In other news, I went home to see my mother at the weekend - she made me promise to email her the week-on-week allowed-foods list when I start RTM, so she can cook me yummy allowed food when I see her! I'm also pilfering some family recipes of my favourite foods from her, too.

To celebrate my stone's loss I've treated myself to a pot of Creme de la Mer and am going to pick up some guitar strings for my favourite guitar on Friday, so that I can play some music over the weekend.
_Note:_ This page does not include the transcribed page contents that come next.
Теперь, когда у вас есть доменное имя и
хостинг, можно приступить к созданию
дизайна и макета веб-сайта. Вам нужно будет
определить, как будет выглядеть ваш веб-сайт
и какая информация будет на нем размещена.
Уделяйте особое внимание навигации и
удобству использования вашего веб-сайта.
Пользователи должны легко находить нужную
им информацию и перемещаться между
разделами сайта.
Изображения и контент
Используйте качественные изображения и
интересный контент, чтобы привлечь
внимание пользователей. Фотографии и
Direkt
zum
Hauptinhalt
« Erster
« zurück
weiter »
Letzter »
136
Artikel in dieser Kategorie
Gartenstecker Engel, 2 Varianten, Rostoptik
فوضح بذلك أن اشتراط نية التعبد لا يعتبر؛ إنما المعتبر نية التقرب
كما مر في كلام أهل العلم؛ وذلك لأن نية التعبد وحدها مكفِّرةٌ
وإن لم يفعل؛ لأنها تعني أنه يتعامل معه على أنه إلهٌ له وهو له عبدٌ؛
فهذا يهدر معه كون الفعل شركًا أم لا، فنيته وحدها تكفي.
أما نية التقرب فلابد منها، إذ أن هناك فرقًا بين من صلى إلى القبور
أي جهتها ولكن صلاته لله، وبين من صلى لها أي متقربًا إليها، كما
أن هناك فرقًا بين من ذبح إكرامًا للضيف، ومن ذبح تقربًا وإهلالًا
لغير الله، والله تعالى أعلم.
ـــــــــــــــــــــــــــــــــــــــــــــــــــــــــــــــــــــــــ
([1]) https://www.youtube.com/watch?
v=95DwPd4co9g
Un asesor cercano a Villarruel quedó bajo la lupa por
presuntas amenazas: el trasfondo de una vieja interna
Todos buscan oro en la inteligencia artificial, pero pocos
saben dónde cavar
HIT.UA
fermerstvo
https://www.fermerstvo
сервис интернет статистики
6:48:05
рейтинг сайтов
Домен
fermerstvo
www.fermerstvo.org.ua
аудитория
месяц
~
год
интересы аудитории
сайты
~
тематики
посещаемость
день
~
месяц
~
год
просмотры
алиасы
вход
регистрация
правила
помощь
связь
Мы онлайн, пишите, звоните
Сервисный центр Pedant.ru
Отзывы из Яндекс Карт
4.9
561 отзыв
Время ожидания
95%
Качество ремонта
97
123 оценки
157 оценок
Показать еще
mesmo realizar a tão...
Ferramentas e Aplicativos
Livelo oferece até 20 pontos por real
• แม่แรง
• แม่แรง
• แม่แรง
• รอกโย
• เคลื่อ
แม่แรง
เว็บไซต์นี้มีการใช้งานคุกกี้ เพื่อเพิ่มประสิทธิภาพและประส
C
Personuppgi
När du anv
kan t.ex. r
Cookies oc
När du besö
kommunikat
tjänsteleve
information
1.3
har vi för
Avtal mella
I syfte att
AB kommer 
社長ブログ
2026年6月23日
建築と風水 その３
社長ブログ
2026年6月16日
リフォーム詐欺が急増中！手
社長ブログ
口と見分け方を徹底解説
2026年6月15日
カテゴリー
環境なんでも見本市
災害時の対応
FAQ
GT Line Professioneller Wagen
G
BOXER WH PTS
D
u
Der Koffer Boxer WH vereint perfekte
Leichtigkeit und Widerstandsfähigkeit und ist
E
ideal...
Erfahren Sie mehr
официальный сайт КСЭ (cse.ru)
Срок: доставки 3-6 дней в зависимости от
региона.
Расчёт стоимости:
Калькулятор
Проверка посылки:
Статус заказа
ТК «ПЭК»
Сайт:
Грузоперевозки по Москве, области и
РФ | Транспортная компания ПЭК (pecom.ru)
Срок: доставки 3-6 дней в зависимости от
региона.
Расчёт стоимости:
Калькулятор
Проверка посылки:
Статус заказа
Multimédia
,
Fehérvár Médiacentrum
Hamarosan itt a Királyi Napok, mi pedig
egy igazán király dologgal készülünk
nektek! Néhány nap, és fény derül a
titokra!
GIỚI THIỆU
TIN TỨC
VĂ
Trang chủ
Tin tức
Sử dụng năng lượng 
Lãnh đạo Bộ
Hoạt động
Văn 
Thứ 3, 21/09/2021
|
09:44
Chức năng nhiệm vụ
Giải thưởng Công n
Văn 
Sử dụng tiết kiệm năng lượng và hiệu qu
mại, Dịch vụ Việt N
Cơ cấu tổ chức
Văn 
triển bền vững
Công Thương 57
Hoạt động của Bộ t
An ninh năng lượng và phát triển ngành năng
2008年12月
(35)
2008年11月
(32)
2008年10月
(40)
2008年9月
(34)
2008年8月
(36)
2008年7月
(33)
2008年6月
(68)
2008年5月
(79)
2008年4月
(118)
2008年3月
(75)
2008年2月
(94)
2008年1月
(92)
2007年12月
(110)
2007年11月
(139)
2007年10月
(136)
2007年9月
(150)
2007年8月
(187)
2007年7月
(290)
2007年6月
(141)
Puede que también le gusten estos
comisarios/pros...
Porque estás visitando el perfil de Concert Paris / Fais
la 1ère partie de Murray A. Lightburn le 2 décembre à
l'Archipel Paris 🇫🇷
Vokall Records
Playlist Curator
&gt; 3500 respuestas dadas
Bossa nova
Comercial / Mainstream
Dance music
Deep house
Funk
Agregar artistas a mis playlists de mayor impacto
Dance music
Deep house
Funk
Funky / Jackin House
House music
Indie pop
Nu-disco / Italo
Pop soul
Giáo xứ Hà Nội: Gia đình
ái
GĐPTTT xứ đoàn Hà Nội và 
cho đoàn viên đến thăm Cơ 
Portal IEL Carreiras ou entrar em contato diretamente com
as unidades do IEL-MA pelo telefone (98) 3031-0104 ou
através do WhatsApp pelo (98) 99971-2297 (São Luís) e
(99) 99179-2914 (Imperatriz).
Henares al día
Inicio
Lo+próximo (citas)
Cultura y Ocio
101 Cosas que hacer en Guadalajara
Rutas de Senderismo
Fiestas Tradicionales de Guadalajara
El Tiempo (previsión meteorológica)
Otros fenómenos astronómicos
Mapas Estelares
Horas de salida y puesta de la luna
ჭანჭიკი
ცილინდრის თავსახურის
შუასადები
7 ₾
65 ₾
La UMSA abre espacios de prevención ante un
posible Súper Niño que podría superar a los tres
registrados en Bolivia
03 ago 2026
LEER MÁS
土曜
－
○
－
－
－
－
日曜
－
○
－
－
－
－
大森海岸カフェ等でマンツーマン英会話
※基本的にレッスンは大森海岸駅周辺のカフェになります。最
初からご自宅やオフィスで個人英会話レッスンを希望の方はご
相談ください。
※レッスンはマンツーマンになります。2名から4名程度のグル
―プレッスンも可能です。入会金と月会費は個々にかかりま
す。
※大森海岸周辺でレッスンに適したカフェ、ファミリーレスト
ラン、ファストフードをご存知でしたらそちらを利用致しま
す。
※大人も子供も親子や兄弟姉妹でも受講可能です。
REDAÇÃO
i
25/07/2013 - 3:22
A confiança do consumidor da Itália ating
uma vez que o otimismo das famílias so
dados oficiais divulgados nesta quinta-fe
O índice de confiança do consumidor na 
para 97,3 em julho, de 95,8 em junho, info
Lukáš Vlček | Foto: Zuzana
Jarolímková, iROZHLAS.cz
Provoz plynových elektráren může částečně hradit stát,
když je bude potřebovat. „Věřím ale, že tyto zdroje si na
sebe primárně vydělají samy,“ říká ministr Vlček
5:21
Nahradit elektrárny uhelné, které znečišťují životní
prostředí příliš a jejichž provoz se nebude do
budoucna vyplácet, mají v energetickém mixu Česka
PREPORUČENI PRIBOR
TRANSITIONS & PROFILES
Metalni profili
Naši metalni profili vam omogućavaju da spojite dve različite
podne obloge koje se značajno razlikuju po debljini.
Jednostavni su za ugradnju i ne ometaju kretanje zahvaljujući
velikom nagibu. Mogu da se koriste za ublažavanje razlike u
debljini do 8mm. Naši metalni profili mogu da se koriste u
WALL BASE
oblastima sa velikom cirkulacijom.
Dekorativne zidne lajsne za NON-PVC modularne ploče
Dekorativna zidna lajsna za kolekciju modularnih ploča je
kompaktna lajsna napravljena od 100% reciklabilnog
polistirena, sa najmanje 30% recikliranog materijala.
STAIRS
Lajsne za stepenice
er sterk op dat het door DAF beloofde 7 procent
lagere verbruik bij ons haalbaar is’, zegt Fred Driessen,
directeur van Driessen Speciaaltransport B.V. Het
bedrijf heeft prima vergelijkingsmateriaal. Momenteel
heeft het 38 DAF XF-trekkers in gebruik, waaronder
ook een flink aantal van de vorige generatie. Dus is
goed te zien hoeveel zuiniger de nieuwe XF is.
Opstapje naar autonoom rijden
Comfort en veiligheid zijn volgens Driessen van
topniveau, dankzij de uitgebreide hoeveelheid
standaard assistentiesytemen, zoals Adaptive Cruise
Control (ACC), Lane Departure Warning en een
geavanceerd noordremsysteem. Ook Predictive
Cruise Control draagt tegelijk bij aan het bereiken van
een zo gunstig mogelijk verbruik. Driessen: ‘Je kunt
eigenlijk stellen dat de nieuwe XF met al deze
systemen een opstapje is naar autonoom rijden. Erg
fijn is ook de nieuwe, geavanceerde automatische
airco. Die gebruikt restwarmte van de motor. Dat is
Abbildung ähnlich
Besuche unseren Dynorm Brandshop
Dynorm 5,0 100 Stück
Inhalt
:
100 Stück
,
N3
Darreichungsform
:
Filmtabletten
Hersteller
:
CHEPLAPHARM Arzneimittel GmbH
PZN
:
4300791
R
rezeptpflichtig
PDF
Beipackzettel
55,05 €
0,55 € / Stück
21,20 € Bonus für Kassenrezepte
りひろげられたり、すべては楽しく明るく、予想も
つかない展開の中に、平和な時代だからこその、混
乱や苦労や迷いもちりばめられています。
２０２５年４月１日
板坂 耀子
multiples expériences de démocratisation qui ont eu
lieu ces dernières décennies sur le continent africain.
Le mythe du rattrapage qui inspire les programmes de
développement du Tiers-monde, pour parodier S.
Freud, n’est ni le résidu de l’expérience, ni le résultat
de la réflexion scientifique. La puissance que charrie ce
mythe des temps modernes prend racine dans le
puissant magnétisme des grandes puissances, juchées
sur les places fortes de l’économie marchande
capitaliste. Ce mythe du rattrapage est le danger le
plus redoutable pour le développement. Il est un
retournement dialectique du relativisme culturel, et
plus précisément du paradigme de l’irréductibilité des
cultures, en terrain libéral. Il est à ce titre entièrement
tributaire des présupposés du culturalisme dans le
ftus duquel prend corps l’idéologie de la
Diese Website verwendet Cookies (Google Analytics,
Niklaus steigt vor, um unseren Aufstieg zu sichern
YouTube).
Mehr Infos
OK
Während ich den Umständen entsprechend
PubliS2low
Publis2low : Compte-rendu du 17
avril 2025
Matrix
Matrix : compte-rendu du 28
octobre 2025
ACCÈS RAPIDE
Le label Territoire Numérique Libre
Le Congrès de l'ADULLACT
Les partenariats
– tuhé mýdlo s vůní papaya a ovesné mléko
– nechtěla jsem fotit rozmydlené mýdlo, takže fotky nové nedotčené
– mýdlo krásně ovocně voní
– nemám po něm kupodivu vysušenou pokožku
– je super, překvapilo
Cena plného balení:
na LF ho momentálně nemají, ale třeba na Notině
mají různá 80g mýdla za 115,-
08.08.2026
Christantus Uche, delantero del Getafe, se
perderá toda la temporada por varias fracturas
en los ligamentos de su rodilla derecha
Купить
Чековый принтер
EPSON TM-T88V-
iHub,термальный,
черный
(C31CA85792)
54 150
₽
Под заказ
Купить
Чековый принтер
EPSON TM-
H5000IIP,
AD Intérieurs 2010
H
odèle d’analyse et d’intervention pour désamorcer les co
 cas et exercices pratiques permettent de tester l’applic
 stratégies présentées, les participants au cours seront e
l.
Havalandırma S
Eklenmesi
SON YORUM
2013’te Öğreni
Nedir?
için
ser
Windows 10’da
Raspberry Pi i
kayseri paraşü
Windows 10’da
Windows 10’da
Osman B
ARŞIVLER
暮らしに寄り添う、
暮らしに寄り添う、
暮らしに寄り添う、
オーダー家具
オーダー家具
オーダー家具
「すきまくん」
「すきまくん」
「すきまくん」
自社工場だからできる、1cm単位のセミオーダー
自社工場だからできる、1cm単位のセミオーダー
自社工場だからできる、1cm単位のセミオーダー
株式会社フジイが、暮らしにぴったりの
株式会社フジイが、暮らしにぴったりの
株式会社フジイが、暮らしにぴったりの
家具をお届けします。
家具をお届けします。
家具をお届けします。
Tomorrow I'm sleeping over at my bezzie mate's, and on Thursday I'm having a coffee with the friend who inspired me to do LL - she seems really curious to see what I look like now! So I won't update until Thursday or Friday.

Have a good few days :)

[UPDATE]

I think the thing is, *I* don't place much value on prettiness. I mean, sometimes you'll be just walking around and you'll see someone who's stunning - and that's always nice to see. But I don't really give a crap about who's pretty and who's not. Especially with those people - you know the ones - who are really attractive, then you start talking to them and within seconds you've forgotten how attractive they look because they're so boring/horrible/narcissistic etc. But that's what really important - yes, I look okay, but I'm also a nice and interesting person. That's what's important to me, and that's what I look for in other people. So I'll just take the pretty-attention stuff as a compliment, but I'll try not to let it colour how I deal with people (in particular running away from people/situations for fear of being looked at!).